• "j. d. salinger'in a perfect day for bananafish adlı kitabının kahramanı seymour glass'ın hiçbir şeye kafa yormayan, genel gerçer yargıları anında kabul edip benimseyen ve içinin boşluğunu kadın dergilerinden öğrendiği bir sürü ıvır zıvırla doldurmaya çalışan karısı muriel'e "1948 ruh fakirliği kraliçesi" olarak seslenir.

    bunun kadın düşmanlığıyla ilgisi yoktur. bu güzel ama boş kadın amerika'da 50'li yıllarda toplumsal hayatın temsili haline gelecek "banliyö kadınları"nın prototipidir. salinger, iyi yazarlara özgü bir önsezi ile gelmekte olan felaketi görmüş ve ona romanında hayat vermiştir.

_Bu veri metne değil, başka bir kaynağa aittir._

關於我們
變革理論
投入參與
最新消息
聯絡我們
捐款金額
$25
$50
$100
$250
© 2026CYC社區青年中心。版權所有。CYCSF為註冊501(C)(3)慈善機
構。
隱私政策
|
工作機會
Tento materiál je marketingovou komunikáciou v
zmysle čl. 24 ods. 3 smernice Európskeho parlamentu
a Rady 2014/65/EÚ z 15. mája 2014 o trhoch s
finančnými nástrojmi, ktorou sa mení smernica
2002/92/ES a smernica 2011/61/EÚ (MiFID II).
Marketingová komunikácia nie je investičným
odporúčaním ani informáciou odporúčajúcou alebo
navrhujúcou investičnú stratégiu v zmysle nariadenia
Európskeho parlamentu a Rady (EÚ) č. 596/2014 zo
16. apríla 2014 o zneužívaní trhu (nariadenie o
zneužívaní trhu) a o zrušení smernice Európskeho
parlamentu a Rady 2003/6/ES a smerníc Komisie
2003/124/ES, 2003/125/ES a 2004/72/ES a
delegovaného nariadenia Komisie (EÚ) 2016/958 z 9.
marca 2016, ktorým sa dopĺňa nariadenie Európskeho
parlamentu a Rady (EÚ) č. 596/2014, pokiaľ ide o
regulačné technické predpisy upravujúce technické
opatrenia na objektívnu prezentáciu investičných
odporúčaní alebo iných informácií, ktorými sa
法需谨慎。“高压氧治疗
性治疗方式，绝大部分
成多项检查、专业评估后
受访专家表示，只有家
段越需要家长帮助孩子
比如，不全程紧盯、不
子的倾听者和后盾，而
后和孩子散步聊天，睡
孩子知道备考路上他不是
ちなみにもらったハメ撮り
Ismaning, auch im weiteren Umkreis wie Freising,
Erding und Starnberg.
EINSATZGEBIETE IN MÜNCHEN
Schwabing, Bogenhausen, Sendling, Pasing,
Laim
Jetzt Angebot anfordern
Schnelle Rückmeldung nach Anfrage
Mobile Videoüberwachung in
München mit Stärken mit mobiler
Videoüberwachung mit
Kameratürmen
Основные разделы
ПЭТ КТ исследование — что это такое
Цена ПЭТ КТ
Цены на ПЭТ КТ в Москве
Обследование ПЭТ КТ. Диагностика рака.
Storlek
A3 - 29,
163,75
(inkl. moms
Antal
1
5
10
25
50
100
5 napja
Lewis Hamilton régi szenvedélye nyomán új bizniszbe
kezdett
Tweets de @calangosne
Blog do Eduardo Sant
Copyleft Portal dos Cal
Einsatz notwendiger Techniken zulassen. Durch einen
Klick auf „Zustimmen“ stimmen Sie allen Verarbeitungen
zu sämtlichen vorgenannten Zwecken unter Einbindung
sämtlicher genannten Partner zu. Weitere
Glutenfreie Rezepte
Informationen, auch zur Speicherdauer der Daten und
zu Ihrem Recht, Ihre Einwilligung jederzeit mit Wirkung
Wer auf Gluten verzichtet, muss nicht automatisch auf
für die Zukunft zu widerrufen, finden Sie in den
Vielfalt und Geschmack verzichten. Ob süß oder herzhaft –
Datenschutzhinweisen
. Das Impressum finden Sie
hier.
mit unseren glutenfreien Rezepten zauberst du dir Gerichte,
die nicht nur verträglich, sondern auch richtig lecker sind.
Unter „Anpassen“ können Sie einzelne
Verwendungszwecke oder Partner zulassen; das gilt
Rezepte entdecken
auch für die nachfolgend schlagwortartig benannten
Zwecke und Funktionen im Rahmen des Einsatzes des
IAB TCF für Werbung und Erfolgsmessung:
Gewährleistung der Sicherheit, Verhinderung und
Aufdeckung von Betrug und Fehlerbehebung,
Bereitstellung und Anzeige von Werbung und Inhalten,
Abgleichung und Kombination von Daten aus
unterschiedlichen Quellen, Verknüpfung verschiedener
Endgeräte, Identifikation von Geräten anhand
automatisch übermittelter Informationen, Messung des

    bize önce bu karakteri sunarak yalnızca öyküsünün arka planını kurgulamakla kalmaz, amerika'nın 50'li yıllarına dair bir kehanette de bulunur: ruh fakiri olan sadece eşi muriel değildir, tüm dünya öyledir. bu genç ve duyarlı adamın dünyada barınamamasının sebebi de budur. bu ruh fakiri insanlar yüzeysel, yavan ve aç gözlüdür. hepsi birer ağız gibi önüne geleni yutar, sonra da içinde bulundukları deliğe sıkışıp hazımsızlıktan ölürler. ruh fakiri hayatlarında, tıpkı muz balıkları gibi...seymour'u anlama ihtimalleri olmadan."
  • salinger'ın a perfect day for bananafish eserinde bahsettiği kavram. günümüzde de vardır bunlardan,yeni çıkan makyaj malzemesi ile ilgili saatlerce konuşabilirler ya da yazın tatil yapılacak beldelerle ilgili size kompozisyon yazabilirler ama başka konularda fikir beyan edemezler,beceremezler.

    tabi bir de bunun ruh fakirliği kralı var.makyaj yerine futbolu koyarsak tanım aynı.